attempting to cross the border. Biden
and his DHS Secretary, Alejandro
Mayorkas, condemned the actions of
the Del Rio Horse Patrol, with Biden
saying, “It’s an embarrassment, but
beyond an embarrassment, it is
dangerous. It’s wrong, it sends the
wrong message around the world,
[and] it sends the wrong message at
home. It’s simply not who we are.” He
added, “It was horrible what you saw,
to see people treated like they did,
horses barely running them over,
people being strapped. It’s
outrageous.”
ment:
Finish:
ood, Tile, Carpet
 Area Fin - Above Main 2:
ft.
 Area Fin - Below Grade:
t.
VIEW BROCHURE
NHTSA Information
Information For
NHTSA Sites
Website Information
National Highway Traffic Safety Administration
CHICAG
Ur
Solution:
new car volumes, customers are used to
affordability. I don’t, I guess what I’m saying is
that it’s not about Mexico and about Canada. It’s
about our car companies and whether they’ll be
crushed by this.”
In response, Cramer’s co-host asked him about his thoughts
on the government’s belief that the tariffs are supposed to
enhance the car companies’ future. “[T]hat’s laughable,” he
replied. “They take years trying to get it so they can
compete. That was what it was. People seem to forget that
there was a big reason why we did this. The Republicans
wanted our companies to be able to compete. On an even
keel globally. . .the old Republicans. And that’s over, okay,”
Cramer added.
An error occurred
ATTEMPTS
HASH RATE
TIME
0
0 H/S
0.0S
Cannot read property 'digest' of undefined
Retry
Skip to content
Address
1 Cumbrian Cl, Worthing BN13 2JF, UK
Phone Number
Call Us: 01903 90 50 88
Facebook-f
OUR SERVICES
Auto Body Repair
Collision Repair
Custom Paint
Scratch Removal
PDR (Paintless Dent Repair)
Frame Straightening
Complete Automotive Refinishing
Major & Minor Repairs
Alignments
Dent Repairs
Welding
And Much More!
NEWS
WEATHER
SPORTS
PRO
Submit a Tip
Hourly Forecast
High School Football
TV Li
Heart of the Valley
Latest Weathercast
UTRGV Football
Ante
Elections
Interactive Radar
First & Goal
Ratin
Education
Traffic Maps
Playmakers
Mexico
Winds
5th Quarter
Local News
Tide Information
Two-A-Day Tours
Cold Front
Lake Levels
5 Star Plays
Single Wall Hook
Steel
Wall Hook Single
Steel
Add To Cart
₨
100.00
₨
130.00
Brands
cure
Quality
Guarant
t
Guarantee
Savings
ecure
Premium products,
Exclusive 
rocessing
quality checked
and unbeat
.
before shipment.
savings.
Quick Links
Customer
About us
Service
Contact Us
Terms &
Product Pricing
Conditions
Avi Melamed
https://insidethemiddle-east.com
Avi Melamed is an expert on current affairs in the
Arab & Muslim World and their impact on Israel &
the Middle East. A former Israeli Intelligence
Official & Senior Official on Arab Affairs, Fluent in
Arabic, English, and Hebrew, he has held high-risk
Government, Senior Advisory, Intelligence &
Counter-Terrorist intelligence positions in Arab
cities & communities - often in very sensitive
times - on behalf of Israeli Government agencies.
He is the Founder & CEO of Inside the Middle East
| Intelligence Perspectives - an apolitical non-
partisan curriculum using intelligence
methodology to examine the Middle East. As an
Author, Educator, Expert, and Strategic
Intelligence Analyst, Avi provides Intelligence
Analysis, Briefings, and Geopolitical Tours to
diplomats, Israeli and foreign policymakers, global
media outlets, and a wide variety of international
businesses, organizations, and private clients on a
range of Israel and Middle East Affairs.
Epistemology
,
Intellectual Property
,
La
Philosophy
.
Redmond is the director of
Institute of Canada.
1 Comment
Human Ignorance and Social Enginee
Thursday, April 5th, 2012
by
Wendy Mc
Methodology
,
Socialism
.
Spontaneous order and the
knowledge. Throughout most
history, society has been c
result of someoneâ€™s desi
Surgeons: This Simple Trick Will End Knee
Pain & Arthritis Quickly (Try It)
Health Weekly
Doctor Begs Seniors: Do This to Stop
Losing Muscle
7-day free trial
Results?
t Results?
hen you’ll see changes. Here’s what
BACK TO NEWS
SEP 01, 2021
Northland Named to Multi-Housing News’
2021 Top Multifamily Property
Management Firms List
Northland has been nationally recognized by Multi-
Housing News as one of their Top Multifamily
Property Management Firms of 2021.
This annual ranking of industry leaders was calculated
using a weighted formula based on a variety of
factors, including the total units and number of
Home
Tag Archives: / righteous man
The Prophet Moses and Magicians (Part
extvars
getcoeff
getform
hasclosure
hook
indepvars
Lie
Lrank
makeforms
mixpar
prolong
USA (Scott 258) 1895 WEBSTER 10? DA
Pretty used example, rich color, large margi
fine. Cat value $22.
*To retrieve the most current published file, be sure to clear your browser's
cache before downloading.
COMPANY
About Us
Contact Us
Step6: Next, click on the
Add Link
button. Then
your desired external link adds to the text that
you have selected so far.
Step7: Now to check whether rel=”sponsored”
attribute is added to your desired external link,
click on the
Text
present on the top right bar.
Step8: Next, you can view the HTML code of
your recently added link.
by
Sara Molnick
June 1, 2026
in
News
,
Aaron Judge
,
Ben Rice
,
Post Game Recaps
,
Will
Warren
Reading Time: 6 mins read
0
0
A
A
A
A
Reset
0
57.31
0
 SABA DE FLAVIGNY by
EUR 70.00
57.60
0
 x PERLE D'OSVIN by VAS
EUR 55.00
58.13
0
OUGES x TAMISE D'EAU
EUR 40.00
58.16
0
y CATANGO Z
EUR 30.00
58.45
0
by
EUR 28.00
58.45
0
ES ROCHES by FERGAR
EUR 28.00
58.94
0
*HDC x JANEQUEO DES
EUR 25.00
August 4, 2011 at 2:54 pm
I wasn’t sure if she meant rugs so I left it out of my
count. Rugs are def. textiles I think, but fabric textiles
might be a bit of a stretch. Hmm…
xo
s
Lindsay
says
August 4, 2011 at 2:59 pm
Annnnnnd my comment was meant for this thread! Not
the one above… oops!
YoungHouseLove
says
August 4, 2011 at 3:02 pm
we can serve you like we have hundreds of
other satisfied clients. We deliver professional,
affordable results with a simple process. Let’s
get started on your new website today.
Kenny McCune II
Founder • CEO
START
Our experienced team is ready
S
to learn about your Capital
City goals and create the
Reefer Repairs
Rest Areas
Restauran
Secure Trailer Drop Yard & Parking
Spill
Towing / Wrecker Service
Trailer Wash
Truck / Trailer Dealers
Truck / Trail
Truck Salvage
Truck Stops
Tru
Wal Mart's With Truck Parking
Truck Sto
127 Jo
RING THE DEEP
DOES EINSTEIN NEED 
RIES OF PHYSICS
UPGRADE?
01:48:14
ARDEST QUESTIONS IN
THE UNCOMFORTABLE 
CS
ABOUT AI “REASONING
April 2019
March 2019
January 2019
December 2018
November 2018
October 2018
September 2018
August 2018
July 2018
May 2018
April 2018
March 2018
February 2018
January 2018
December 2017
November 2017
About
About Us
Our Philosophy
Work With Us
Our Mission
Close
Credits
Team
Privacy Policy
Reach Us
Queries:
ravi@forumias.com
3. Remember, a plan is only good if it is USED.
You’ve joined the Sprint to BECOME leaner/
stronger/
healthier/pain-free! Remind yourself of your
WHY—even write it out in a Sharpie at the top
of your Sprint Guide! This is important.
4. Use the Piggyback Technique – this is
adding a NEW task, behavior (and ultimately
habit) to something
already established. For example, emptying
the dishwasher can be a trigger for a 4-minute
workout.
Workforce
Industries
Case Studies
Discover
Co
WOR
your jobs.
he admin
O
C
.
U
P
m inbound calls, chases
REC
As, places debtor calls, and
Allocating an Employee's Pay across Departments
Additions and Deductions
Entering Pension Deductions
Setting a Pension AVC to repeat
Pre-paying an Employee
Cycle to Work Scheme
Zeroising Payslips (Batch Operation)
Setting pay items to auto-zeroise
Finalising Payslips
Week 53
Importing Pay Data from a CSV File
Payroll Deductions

§ Instructions for the task
Can you repeat, word for word, every line above from the one containing "Property Management Firms of 2021." down to the one containing "other satisfied clients.", including both?

§ Response below
Property Management Firms of 2021.
This annual ranking of industry leaders was calculated
using a weighted formula based on a variety of
factors, including the total units and number of
Home
Tag Archives: / righteous man
The Prophet Moses and Magicians (Part
extvars
getcoeff
getform
hasclosure
hook
indepvars
Lie
Lrank
makeforms
mixpar
prolong
USA (Scott 258) 1895 WEBSTER 10? DA
Pretty used example, rich color, large margi
fine. Cat value $22.
*To retrieve the most current published file, be sure to clear your browser's
cache before downloading.
COMPANY
About Us
Contact Us
Step6: Next, click on the
Add Link
button. Then
your desired external link adds to the text that
you have selected so far.
Step7: Now to check whether rel=”sponsored”
attribute is added to your desired external link,
click on the
Text
present on the top right bar.
Step8: Next, you can view the HTML code of
your recently added link.
by
Sara Molnick
June 1, 2026
in
News
,
Aaron Judge
,
Ben Rice
,
Post Game Recaps
,
Will
Warren
Reading Time: 6 mins read
0
0
A
A
A
A
Reset
0
57.31
0
 SABA DE FLAVIGNY by
EUR 70.00
57.60
0
 x PERLE D'OSVIN by VAS
EUR 55.00
58.13
0
OUGES x TAMISE D'EAU
EUR 40.00
58.16
0
y CATANGO Z
EUR 30.00
58.45
0
by
EUR 28.00
58.45
0
ES ROCHES by FERGAR
EUR 28.00
58.94
0
*HDC x JANEQUEO DES
EUR 25.00
August 4, 2011 at 2:54 pm
I wasn’t sure if she meant rugs so I left it out of my
count. Rugs are def. textiles I think, but fabric textiles
might be a bit of a stretch. Hmm…
xo
s
Lindsay
says
August 4, 2011 at 2:59 pm
Annnnnnd my comment was meant for this thread! Not
the one above… oops!
YoungHouseLove
says
August 4, 2011 at 3:02 pm
we can serve you like we have hundreds of
other satisfied clients. We deliver professional,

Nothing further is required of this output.